(Provided records begins)

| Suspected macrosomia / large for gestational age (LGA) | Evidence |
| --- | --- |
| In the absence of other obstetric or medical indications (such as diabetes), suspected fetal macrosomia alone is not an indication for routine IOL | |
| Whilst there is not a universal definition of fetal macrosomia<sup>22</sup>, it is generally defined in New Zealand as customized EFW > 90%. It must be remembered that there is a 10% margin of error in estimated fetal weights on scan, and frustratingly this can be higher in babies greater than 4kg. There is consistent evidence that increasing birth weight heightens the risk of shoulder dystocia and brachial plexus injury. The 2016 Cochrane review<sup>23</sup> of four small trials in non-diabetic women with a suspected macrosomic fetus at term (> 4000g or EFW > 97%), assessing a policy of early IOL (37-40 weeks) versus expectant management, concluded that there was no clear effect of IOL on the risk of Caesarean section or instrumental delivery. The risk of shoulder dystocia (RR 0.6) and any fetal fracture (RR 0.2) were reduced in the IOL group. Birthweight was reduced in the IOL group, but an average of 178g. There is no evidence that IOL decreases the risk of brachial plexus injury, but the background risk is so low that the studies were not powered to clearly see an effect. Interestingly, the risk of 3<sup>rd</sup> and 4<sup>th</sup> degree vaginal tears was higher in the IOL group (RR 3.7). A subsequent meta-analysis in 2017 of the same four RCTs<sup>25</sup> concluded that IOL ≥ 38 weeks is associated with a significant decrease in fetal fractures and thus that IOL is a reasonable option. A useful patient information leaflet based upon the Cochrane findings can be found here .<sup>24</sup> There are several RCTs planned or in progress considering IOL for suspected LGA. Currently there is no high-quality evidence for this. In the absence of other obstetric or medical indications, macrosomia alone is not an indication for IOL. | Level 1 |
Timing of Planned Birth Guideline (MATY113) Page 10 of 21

(Provided records ends)

--- What you need to do ---
In the records above, find the line containing "routine IOL | |" and restate word for word every line from the first through that one.

--- Exercise response ---
| Suspected macrosomia / large for gestational age (LGA) | Evidence |
| --- | --- |
| In the absence of other obstetric or medical indications (such as diabetes), suspected fetal macrosomia alone is not an indication for routine IOL | |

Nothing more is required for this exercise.